L’apertura dei lavori è stata affidata ad Alessandro Musumeci, a capo della segreteria tecnica del sottosegretario di Stato con delega all’Innovazione Alessio Butti, organo che tratta anche di IA e governance. Fornendo un’istantanea degli sforzi di regolamentazione in corso, l’addetto ai lavori ha evidenziato come il governo sia intenzionato a portare avanti il Processo di Hiroshima sull’IA nell’ambito della presidenza italiana del G7 nel 2024. Il taglio italiano? Una strategia per mantenere l’essere umano al centro, come ha ripetuto il presidente del Consiglio Giorgia Meloni ai tredici tecnici del comitato IA al lavoro per dare delle indicazioni al governo, quelle che Roma porterà al tavolo del G7 e in Unione europea, dove è in fase di completamento il lavoro sull’AI Act (il termine per presentare la bozza è fissato al sei dicembre).

La linea di base è porre l’etica al centro e creare una governance chiara ed efficace, come ha ripetuto Musumeci. Certo non mancano le sfide: serve dirimere grandi domande in tema di responsabilità, trasparenza e interpretabilità, discriminazione e pregiudizio, privacy e sicurezza, fino ad arrivare alla dipendenza tecnologica e alla sostituzione dell’occupazione umana. Ma nel frattempo è utile vedere come le grandi realtà aziendali stanno gestendo il tema, e i panelist presenti hanno offerto la loro esperienza.

Ha iniziato Floriana Chiarello, Head of ICT Demand Management di Aeroporti di Roma, spiegando che l’IA generativa (la tecnologia alla base di ChatGPT e Dall-E) è così trasformativa perché ha convertito materie complesse e di nicchia in una conversazione con un chatbot. Il vantaggio è la democratizzazione dell’accesso a queste tecnologie, ha spiegato, anche al netto del rischio di non capire cosa c’è sotto la superficie. Però l’IA è già entrata nel mondo del lavoro – dalle parti di AdR si sperimenta per ottimizzare i flussi di passeggeri, le previsioni meteo e i tempi di operazione, guardando alla manutenzione predittiva e ai gemelli digitali per evitare guasti.

La lezione di Chiarello è che questa tecnologia va adottata accompagnando i dipendenti in questo salto qualitativo in maniera prudente e non sensazionalista, con cicli continui di feedback e mitigazione di rischio. Tema, quello della sicurezza, che ha poi approfondito anche Maria Cristina Moroni, senior advisor della divisione Government Relations di Dell Technologies. “Ci siamo dati dei principi”, ha spiegato: l’essere umano deve poter riconoscere facilmente di interagire con un sistema IA, che a sua volta va utilizzato in maniera integrata con gli altri strumenti aziendali – dal cloud ai sistemi per la sicurezza dei dati.
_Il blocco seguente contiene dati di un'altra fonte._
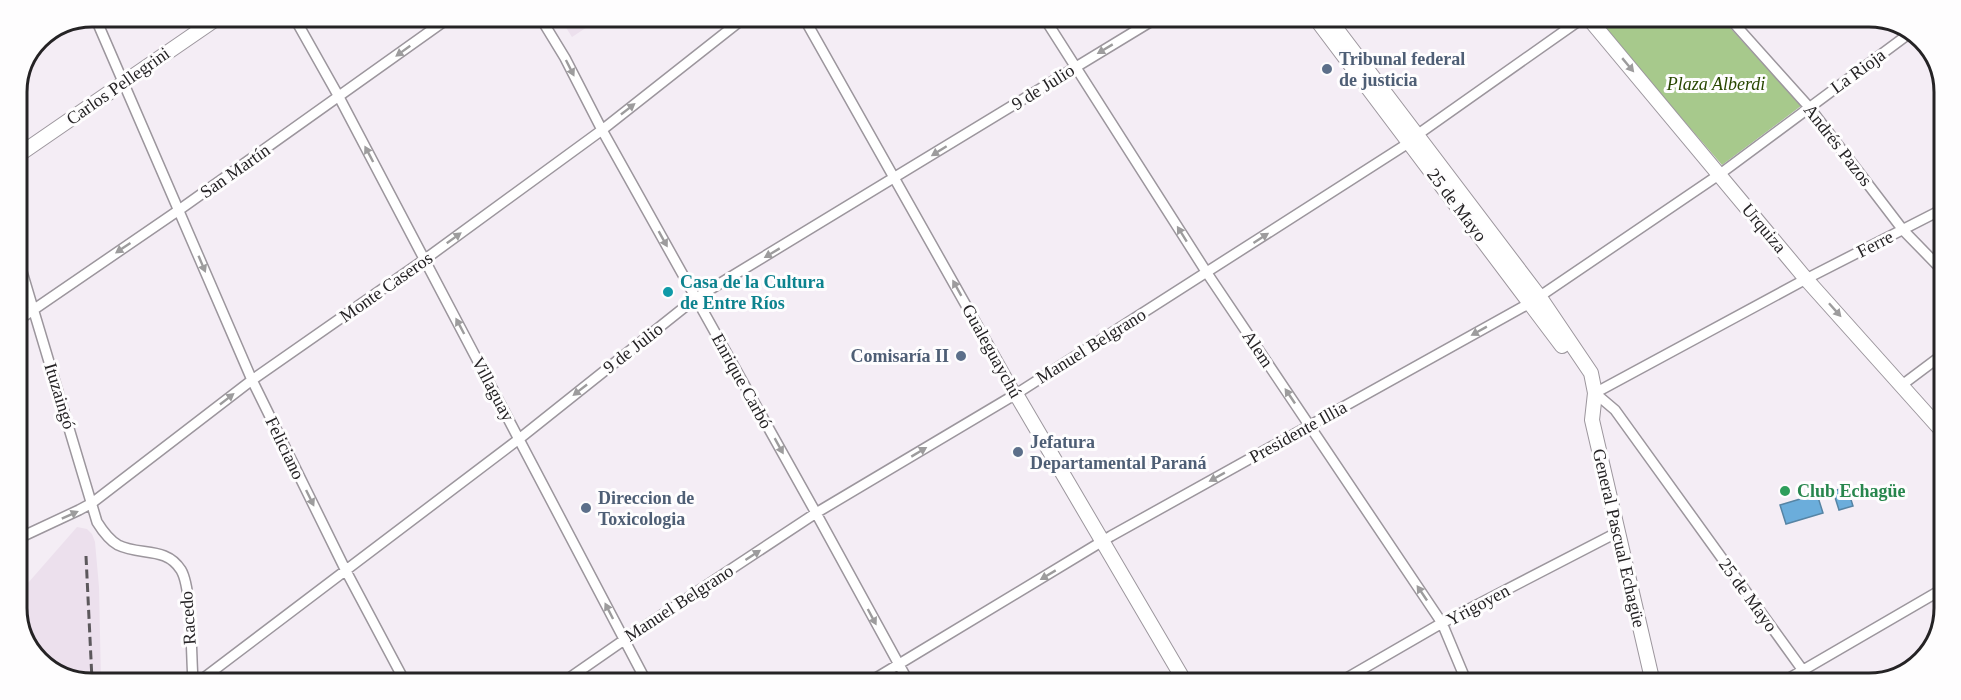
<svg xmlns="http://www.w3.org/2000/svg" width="1961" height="700" viewBox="0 0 1961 700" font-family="Georgia,serif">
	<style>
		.built { fill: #ece0ed }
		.green { fill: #a7c98c }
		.water { fill: #6baddb; stroke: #5684a4; stroke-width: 1.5 }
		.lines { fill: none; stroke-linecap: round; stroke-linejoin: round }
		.street-casing { stroke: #9c969d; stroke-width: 12 }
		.secondary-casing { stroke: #9c969d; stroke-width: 16 }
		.street { stroke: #fff; stroke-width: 9 }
		.secondary { stroke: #fff; stroke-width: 14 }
		.rail { stroke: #5c585c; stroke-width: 3; stroke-dasharray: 9 4.5; stroke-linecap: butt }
		.oneway { fill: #9d9c9d }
		.service-dot { fill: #5c6f8a; stroke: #fefdfe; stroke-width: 2 }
		.culture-dot { fill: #0f9aa8; stroke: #fefdfe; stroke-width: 2 }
		.leisure-dot { fill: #2e9e5b; stroke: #fefdfe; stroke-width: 2 }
		.labels { text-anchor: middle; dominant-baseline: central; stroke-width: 6; stroke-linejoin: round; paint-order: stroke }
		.service-label { font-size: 18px; font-weight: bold; fill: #4e5e75; stroke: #fefdfe; text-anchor: start }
		.street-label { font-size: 18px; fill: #252325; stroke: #fefdfe }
		.park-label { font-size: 18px; font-style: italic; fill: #284700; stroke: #fefdfe }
		.culture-label { font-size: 18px; font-weight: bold; fill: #0d838f; stroke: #fefdfe; text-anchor: start }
		.leisure-label { font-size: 18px; font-weight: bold; fill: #27864d; stroke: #fefdfe; text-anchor: start }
		.rim { fill: none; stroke: #252325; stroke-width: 3 }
	</style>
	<rect width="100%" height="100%" fill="#f4edf5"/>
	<path class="built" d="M560 18H601L572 37Z
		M77 527 87 529 92 534 95 542 99 587 101 680H68L32 654 17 614V584L28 583Z"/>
	<path class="green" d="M1597 20H1723L1801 106 1722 165Z"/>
	<path class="water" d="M1847 487 1853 506 1839 510 1833 491Z
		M1817 494 1823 513 1786 524 1780 505Z"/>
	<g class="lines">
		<g class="street-casing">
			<path id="street" d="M95 17 252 380 345 569 404 680
				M294 17 339 97 646 681
				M540 17 565 58 602 130 816 513 908 681
				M804 18 1016 394
				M1045 19 1207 273 1442 623 1467 683
				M1731 20 1809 107 1903 230 1943 271
				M17 255 97 522C102 530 109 540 118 545 140 556 166 546 181 570 192 588 191 656 193 680
				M17 321 179 210 450 17
				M1902 385 1942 355
				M17 539 79 510 92 503 252 380 424 260 602 130 744 18
				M201 680 519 439 696 298 1155 19
				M565 681 624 640 816 513 1016 394 1410 142 1417 135 1580 20
				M871 681 1111 536 1530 303 1720 174 1910 33
				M1340 682 1442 623 1618 532
				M1781 683 1941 590
				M1812 683 1615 410 1595 393 1806 279 1943 209"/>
		</g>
		<g class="secondary-casing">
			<path id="secondary" d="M1316 19 1562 346
				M1329 19 1539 296 1591 373 1595 393 1592 420 1653 683
				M1590 20 1806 279 1942 431
				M17 156 219 17
				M1016 394 1185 682"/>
		</g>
		<use href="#street" class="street"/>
		<use href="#secondary" class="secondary"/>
		<path class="rail" d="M86 556 92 680"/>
	</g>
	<defs><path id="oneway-solid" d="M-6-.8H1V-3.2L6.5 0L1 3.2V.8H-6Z" transform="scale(1.5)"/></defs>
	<g class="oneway">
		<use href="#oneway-solid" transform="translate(1105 49) rotate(149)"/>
		<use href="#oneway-solid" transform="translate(403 51) rotate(144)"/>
		<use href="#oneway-solid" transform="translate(1628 65) rotate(50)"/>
		<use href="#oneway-solid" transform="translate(570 68) rotate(63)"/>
		<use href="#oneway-solid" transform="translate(628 109) rotate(-38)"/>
		<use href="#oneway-solid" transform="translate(939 151) rotate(148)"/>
		<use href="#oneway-solid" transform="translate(369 154) rotate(-118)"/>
		<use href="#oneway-solid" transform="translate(1182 234) rotate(-122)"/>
		<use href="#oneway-solid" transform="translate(454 238) rotate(-36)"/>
		<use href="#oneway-solid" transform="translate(1261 238) rotate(-33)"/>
		<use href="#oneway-solid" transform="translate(663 239) rotate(61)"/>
		<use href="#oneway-solid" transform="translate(123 248) rotate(146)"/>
		<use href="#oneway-solid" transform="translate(772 253) rotate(149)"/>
		<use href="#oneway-solid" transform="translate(202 264) rotate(67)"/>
		<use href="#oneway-solid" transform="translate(957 288) rotate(-119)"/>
		<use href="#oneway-solid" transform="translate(1835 310) rotate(48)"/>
		<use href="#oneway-solid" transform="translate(460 326) rotate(-118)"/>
		<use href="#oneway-solid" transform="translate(1479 331) rotate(151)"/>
		<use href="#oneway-solid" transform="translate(580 390) rotate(142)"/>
		<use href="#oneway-solid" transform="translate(1290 396) rotate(-124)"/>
		<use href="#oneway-solid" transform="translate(227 399) rotate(-38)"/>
		<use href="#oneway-solid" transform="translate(779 446) rotate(61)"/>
		<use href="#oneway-solid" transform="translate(919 452) rotate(-31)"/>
		<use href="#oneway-solid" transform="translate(1217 477) rotate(151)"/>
		<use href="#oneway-solid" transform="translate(310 498) rotate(64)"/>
		<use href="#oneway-solid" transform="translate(70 515) rotate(-24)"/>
		<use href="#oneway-solid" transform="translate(753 555) rotate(-33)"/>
		<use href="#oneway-solid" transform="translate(1048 575) rotate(149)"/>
		<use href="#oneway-solid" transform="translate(1422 593) rotate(-124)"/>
		<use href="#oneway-solid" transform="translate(609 611) rotate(-117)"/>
		<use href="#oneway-solid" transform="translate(872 617) rotate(62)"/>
	</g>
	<g class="service-dot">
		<circle cx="1327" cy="69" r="6"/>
		<circle cx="961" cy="356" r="6"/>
		<circle cx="1018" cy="452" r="6"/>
		<circle cx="586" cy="508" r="6"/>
	</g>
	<circle class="culture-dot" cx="668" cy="292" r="6"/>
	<circle class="leisure-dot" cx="1785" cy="491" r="6"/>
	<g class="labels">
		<g class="service-label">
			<text x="1339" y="59">Tribunal federal<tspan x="1339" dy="21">de justicia</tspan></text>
			<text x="949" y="356" text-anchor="end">Comisaría II</text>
			<text x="1030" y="442">Jefatura<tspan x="1030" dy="21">Departamental Paraná</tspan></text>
			<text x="598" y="498">Direccion de<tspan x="598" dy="21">Toxicologia</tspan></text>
		</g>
		<g class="street-label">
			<text transform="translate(1858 71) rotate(-36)">La Rioja</text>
			<text transform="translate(118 86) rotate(-35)">Carlos Pellegrini</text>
			<text transform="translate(1043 87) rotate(-32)">9 de Julio</text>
			<text transform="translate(1838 145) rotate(52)">Andrés Pazos</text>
			<text transform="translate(235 171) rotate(-35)">San Martín</text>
			<text transform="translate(1457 205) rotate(53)">25 de Mayo</text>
			<text transform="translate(1764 228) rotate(50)">Urquiza</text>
			<text transform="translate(1875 244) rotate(-27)">Ferre</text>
			<text transform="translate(386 287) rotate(-35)">Monte Caseros</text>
			<text transform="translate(1091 346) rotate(-32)">Manuel Belgrano</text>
			<text transform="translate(633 348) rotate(-38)">9 de Julio</text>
			<text transform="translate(1258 349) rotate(56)">Alem</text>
			<text transform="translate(992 351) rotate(61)">Gualeguaychú</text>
			<text transform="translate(742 381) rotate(61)">Enrique Carbó</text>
			<text transform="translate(493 389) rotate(62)">Villaguay</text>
			<text transform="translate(60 396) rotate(73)">Ituzaingó</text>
			<text transform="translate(1298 432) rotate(-29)">Presidente Illia</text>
			<text transform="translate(285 448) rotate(64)">Feliciano</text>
			<text transform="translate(1619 538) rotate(77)">General Pascual Echagüe</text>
			<text transform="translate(1748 595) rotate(54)">25 de Mayo</text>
			<text transform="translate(679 603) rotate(-33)">Manuel Belgrano</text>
			<text transform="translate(1478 605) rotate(-28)">Yrigoyen</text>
			<text transform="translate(188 618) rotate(-94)">Racedo</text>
		</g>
		<g class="park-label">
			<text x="1716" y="84">Plaza Alberdi</text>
		</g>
		<g class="culture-label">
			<text x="680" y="282">Casa de la Cultura<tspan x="680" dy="21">de Entre Ríos</tspan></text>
		</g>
		<g class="leisure-label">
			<text x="1797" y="491">Club Echagüe</text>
		</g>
	</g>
	<path d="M0 0H1961V700H0ZM92 27H1869A65 65 0 0 1 1934 92V608A65 65 0 0 1 1869 673H92A65 65 0 0 1 27 608V92A65 65 0 0 1 92 27Z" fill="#fefdfe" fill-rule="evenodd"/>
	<path class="rim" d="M92 27H1869A65 65 0 0 1 1934 92V608A65 65 0 0 1 1869 673H92A65 65 0 0 1 27 608V92A65 65 0 0 1 92 27Z"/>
</svg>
La sua morale: serve minor frammentazione normativa possibile per poter beneficiare appieno del potenziale dell’IA. Un invito al contributo di Andrea Tuninetti Ferrari, Head of Tech Italy di Clifford Chance, che ha mappato gli sforzi regolatori in corso in Ue e posto l’accento su quanto stia diventando fondamentale il tema. “Quando nel 2021 è uscita la bozza dell’IA Act, la reazione delle società è stata tiepida: si immaginavano l’ennesima questione di compliance”, ha raccontato; “oggi la tematica viene trattata a livello di cda. Non è solo una questione di aderenza alla lettera della legge, ma di creare fiducia nell’utente”.

La differenza col passato: ci si è resi conti che la regolamentazione del virtuale è tanto necessaria quanto quella del mondo fisico, ha concluso, lasciando spazio a Claudia Pollio, Head of Public Affairs and Institutional Relations di TeamSystem. Vista dall’ottica di chi fa parte dei sistemi di 2 dei 4 milioni di Pmi italiane, ha commentato, la trasformazione digitale è “la sfida culturale più estesa” che l’umanità sta sperimentando. Anche attraverso l’IA generativa, una tecnologia general-purpose “come [l’avvento del]l’elettricità applicata all’industria”. Già oggi i sistemi IA minimizzano gli errori umani sui processi ripetitivi, migliorando la qualità dei dati a disposizione – un salto in avanti se si pensa all’interazione tra cittadino e Pubblica amministrazione. Ma la vera svolta sarà utilizzare l’IA in combinazione con i dati aziendali per la predizione: le aziende potranno non solo valutare le proprie performance nel tempo, ma anche rapportarsi con quelle di una filiera, un territorio, un Paese, il contesto globale.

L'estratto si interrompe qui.